KOMPAS.com - Timnas U17 Indonesia mendapatkan dukungan fisioterapis kepercayaan Shin Tae-yong, dr Choi Ju-young, selama menjalani Kualifikasi Piala Asia U17 2025 di Kuwait.
Kehadiran Choi Ju-young diharapkan bisa membuat timnas U17 Indonesia tenang menghadapi masalah cedera dan masa pemulihan yang singkat karena jadwal padat.
Timnas U17 Indonesia asuhan Nova Arianto kini tengah bersiap untuk turun dalam ajang Kualifikasi Piala Asia U17 2025 di Kuwait.
Pada laga pertama Kualifikasi Piala Asia U17 2025, timnas U17 Indonesia akan langsung bersua tim tuan rumah.
Partai Kuwait vs Indonesia pada Grup G Kualifikasi Piala Asia U17 2025 akan digelar di Stadion Abdullah Alkhalifa Alsabah, Rabu (23/10/2024) pukul 21.30 WIB.
“Dengan datangnya dr Choi bekerja di sini. Semoga bisa membantu, yang membantu recovery pemain-pemain agar bisa cepat pulih,” ujar Nova Arianto.
Choi Ju-young merupakan dokter olahraga yang sebelumnya pernah bekerja di timnas Korea Selatan pada 1994-2012.
Kemudian, ia bergabung dengan Park Hang-seo di timnas Vietnam. Tim kepelatihan Park Hang-seo sempat membuat Vietnam menjadi skuad yang disegani di Asia Tenggara.

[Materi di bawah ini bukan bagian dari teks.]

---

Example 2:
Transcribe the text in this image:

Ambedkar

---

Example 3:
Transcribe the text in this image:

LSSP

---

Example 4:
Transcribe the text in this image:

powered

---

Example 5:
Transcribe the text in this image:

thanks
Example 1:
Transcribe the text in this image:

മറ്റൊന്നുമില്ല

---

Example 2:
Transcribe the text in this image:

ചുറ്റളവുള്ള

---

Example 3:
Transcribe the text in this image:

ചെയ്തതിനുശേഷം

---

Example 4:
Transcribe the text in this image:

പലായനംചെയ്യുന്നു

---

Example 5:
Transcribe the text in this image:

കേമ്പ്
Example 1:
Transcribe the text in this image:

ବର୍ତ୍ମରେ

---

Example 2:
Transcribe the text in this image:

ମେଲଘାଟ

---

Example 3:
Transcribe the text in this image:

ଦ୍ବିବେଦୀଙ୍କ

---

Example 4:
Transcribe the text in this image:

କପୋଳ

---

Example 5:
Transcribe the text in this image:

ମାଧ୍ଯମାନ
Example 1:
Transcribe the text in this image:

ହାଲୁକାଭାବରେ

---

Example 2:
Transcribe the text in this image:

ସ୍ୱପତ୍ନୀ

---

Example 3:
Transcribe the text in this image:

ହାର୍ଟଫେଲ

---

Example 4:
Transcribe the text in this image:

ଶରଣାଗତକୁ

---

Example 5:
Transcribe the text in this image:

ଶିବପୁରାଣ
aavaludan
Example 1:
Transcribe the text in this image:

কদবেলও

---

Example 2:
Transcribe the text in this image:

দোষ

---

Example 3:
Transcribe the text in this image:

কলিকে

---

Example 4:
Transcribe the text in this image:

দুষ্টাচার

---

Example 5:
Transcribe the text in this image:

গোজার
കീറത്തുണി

Baru pada tahun 2023, Choi Ju-young ditarik oleh Shin Tae-yong untuk bertugas di timnas Indonesia.
Dokter yang khas dengan kacamata dan rambut tebal tersebut sudah bekerja bersama Indonesia pada Piala Asia U23 2024 dan Piala Asia 2023 lalu.

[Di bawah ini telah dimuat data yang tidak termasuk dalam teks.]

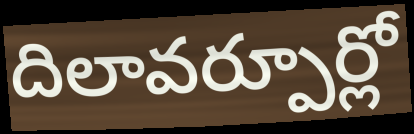
దిలావర్పూర్లో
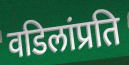
वडिलांप्रति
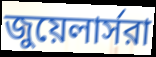
জুয়েলার্সরা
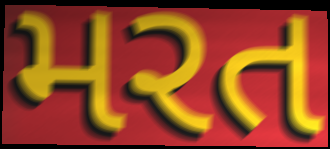
મરત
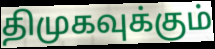
திமுகவுக்கும்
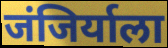
जंजिर्याला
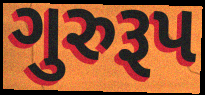
ગુરુરૂપ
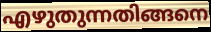
എഴുതുന്നതിങ്ങനെ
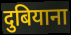
दुबियाना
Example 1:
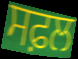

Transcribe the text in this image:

ਸਫ਼ਲ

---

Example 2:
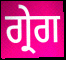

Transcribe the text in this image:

ਗ੍ਰੇਗ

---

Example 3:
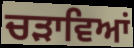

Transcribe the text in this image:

ਚੜਾਵਿਆਂ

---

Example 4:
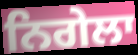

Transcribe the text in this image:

ਨਿਗੇਲਾ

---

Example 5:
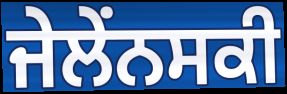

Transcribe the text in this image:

ਜੇਲੇਂਨਸਕੀ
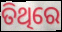
ତିଥିରେ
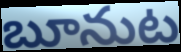
బూనుట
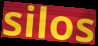
silos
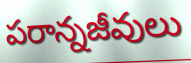
పరాన్నజీవులు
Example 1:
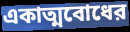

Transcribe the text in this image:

একাত্মবোধের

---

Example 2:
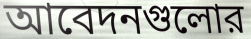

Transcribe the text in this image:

আবেদনগুলোর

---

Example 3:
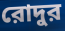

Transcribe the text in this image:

রোদুর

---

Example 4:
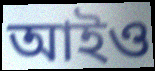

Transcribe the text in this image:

আইও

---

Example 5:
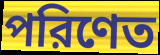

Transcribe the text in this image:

পরিণেত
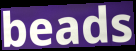
beads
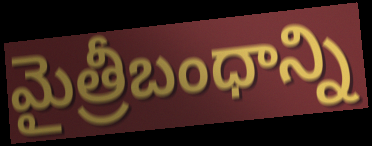
మైత్రీబంధాన్ని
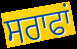
ਸਰਾਫਾਂ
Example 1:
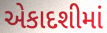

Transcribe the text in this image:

એકાદશીમાં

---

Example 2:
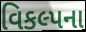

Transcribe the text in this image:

વિકલ્પના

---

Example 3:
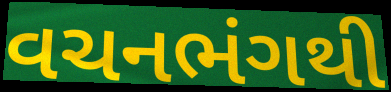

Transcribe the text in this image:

વચનભંગથી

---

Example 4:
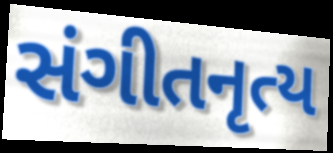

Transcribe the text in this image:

સંગીતનૃત્ય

Pria yang juga menjabat sebagai Direktur Korea Medicine Sports Center tersebut kini dilibatkan bersama timnas U17 Indonesia dan sudah mulai bekerja sejak masa pemusatan latihan jelang Kualifikasi Piala Asia U17 2025.
Kehadiran Choi Ju-young diharapkan bisa membantu pemulihan pemain timnas U17 Indonesia yang dihadapkan jadwal yang rapat. Jeda tiap pertandingan Grup G hanyalah satu hari.
Iqbal Gwijangge dkk dijadwalkan menghadapi tuan rumah Kuwait di Abdullah Al Khalifa Alsabah Stadium, Mishref, Rabu (23/10/2024) malam.
Setelah itu, anak asuh Nova Arianto akan melawan Kepulauan Mariana Utara, Jumat (25/10/2024) dan terakhir bersua Australia pada Minggu (27/10/2024).
Tantangan lain bagi pemain adalah cuaca di Kota Mishref, Kuwait. Pada bulan Oktober suhu di siang hari bisa mencapai 36 derajat celsius.
Suhu bisa turun drastis saat matahari terbenam hingga 22 derajat celsius. Peran dokter dan fisioterapis pun sangat dibutuhkan untuk menjaga kondisi pemain tetap prima.
“Pemain sudah sangat bugar untuk pertandingan besok dan saya harap pemain memahami apa yang kami rencanakan besok,“ kata Nova Arianto, pelatih asal Semarang itu.
“Semoga pemain bisa tampil dengan performa terbaiknya, sehingga kami bisa mendapatkan hasil terbaik lawan Kuwait,” tuturnya menutup.